İşte bin yıllık tarihi geçmişimizde önemli dönemeçleri birkaç paragrafta özetledik. Çanakkale’yi bir yana bırakırsak diğerlerinde karşımızdaki güçler hep tek devletten oluşuyordu. Bugün ise Yahudi’si, Hıristiyan’ı, Mecusi’si, Budist’i, Ateist’i, Deisti hatta en acısı Müslüman’ı da karşımızda.  Birkaç istisna hariç dünya karşımızda.

Velhasıl yüz yıl önce yedi düveldi, yüz yıl sonra yetmiş oldular.

Değerli dostlar; bu yazının amacı size kısa bir tarih dersi vermek değildi elbet. Kendi hayatımızı şöyle bir gözden geçirdiğimizde de göreceğimiz gibi, zamanında atılmayan her adım, alınmayan her karar, yıllar sonra da olsa karşımıza daha da büyümüş bir sorun olarak çıkıyor.

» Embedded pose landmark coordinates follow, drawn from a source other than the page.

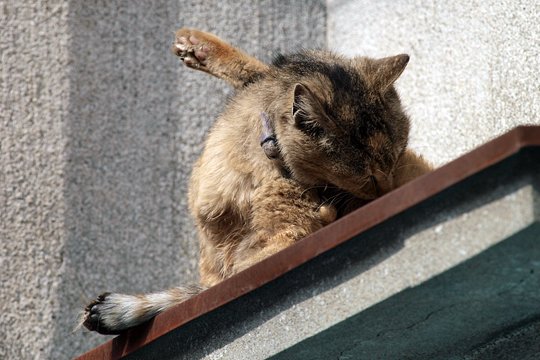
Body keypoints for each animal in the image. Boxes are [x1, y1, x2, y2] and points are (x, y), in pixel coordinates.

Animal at [80, 28, 432, 334]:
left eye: (396, 157)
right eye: (369, 177)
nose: (387, 192)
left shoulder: (280, 242)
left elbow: (208, 288)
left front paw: (118, 309)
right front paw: (197, 47)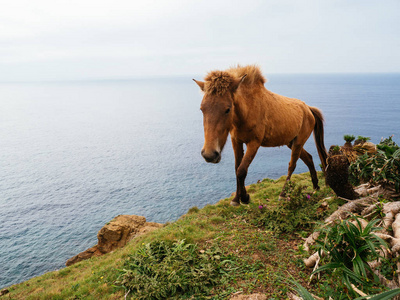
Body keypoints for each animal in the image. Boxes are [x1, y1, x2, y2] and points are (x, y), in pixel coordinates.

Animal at [194, 64, 328, 206]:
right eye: (202, 109)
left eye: (227, 109)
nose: (209, 155)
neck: (248, 110)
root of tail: (308, 109)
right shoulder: (236, 141)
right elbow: (237, 168)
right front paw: (237, 198)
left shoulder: (254, 143)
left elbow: (242, 170)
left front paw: (244, 198)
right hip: (291, 142)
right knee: (309, 158)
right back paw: (316, 186)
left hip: (298, 142)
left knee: (292, 165)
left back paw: (283, 194)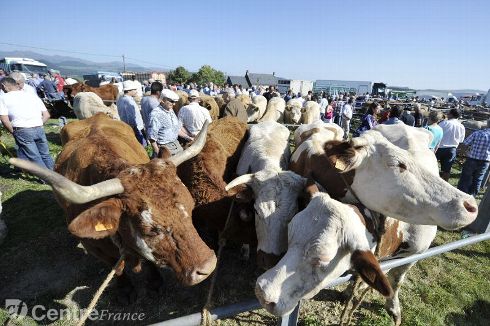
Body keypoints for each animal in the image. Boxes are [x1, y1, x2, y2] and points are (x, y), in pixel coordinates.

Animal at [9, 112, 216, 290]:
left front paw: (155, 280)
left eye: (191, 208)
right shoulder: (96, 250)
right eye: (150, 230)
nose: (208, 266)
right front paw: (126, 290)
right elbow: (117, 270)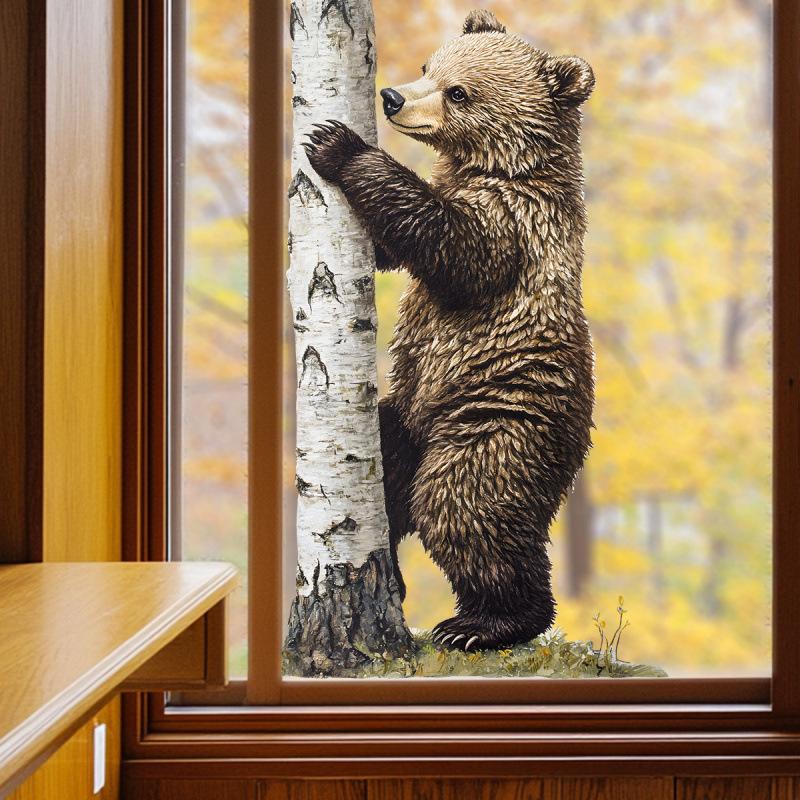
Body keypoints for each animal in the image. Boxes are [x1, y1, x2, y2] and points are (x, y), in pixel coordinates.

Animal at [304, 9, 595, 651]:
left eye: (459, 92)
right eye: (426, 66)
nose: (390, 97)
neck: (493, 165)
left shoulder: (515, 220)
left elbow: (452, 249)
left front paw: (337, 144)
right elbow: (392, 249)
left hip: (499, 417)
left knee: (462, 505)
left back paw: (487, 623)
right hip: (408, 410)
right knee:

Yukarıda değindiğim Lozan da ki kabulleniş de bu kabilden bir hadisedir. O gün yok farzettiğimiz, görmezlikten geldiğimiz, bize verilenle yetindiğimiz ve pislikleri halının altına süpürüşümüz, o pisliklerin artık dayanılmaz kokular yaymaya başlaması ile yüz yıl geçse de yeniden yüzleşmemizdir elbet.

O tarihte Çanakkale de kaybeden,  Kut’ül amare de binlerce esir bırakan, yıllardır savaşın dehşeti ile savaşa karşı kamu oyu oluşmuş olan İngilizlere hodri meydan diyemeyişimizin sonucudur Barış Pınarı harekâtı.

Sultan Abdülhamit Han’dan alamadıkları izni 1. Dünya Savaşı sonucu İngilizlerden alan Yahudilerin vaat edilmiş topraklar  rüyasının gerçeğe dönüşmesi hedefine yönelik, bizimle sınırdaş olmamak için aramıza tampon bir Kürt federe devleti oluşturma çabasına karşı kaçınılmaz olarak yapılan bir harekattır Barış Pınarı.

 Kürt kardeşlerimiz ahmak mı ki koca Anadolu’dan, İstanbul’dan, İzmir’den Trabzon’dan Diyarbakır’dan vazgeçip etrafı çevrili, deniz ulaşımı bile olmayan bir alanda kurulacak olan devlete razı olsunlar.

Her milletten ve her dinden olduğu gibi Kürtlerin de içerisinden sahsiyetini satabilenler çıkabilmekte ve bunlar eliyle 40 yıldır ülkemiz sürekli bir terör tehdidi altındadır.

Barış Pınarı harekâtı aslında ya istiklal ya ölüm, ya da bir başka deyişle ya herro ya merro demektir.

Bu konuyla alakalı daha farklı açılardan sohbetlerimiz devam edecektir.